Polymarket traders give a 69% probability that Bitcoin falls below $70,000 in February, but also 54% odds it recovers above $100,000 by year-end.
The range of analyst predictions is telling:
- Bear case: $38,000-$75,000 (Stifel, some technical analysts)
- Base case: $120,000-$150,000 (Citigroup, Standard Chartered revised)
- Bull case: $200,000+ (Fundstrat, Nexo)
What This Means For Your Portfolio
If you’re sitting on crypto positions right now, Burry’s analysis deserves serious consideration. The narrative of Bitcoin as “digital gold” has been stress-tested and found wanting. Institutional adoption hasn’t provided the floor bulls expected — it’s just added correlated selling pressure.
But O’Leary’s framework is equally instructive. If you believe in crypto long-term, focus on the infrastructure that will survive regardless of price action: the platforms (Coinbase, Robinhood), the energy assets that power mining and AI, and the two assets that institutional money actually cares about (Bitcoin and Ethereum).
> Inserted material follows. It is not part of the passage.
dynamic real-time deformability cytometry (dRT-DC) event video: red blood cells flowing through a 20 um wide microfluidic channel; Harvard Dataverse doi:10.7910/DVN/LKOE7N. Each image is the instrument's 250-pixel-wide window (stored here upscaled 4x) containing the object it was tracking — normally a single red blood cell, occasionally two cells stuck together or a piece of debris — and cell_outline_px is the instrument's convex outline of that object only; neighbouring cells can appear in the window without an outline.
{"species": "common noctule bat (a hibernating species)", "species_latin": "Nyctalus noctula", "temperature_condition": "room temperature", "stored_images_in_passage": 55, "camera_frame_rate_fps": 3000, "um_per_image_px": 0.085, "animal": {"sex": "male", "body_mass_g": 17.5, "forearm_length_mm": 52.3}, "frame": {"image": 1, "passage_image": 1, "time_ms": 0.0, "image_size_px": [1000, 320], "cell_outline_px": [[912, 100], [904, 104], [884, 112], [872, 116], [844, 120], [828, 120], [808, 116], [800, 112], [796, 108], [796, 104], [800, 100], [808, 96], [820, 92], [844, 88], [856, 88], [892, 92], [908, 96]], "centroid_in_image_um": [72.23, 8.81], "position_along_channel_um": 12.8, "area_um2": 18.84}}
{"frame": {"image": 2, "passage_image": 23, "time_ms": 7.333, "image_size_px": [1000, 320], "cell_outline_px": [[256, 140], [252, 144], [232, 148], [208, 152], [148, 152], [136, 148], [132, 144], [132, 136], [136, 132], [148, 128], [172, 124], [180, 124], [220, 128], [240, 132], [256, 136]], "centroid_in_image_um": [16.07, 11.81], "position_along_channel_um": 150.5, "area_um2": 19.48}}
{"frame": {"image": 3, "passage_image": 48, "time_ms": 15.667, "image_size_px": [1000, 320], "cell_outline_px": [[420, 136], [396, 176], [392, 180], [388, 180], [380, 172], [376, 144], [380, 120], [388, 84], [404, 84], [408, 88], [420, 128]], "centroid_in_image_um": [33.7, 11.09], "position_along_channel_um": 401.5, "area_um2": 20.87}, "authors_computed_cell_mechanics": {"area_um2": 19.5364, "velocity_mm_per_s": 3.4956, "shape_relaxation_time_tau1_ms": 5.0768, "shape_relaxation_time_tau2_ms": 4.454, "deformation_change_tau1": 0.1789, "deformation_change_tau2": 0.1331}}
The Bitwise thesis also has historical support. Bear markets don’t end in excitement — they end in exhaustion. When fear reaches these levels and prices start recovering anyway, it’s often a powerful contrarian signal.
Three things to watch:
- ETF flows. Sustained outflows = more pain. Neutral or positive = potential bottom.
- The Clarity Act. If crypto-friendly legislation passes by mid-May as O’Leary predicts, it could unlock significant institutional capital.
- Bitcoin at $50,000. That’s Burry’s implied downside target. If it hits, miners face bankruptcy risk and forced selling could accelerate.
The Uncomfortable Truth
This crash exposed something the crypto community didn’t want to hear: Bitcoin didn’t become institutional by converting Wall Street to its vision of decentralized money. Wall Street converted Bitcoin into just another asset to trade.
CME Bitcoin futures now represent 20-25% of global Bitcoin derivatives trading. ETF flows dominate price action. The “digital gold” narrative failed precisely when it was supposed to work.
That doesn’t mean Bitcoin is dead. It’s bounced back from worse. But the thesis needs to evolve.
Maybe it’s not digital gold. Maybe it’s just a high-beta tech asset with fixed supply — which is still valuable, just different. Or maybe the institutional plumbing that’s been built over the past few years will eventually provide the stability bulls have been promising.
Either way, anyone telling you they know what happens next is lying.
What we do know: this is the kind of volatility that either breaks portfolios or builds them. The difference is position sizing, patience, and the willingness to accept that being wrong is always possible.
The turbo only works if you’re still in the car.
Disclaimer: This is not financial advice. The author holds small positions in XRP and is not a licensed financial advisor. Do your own research.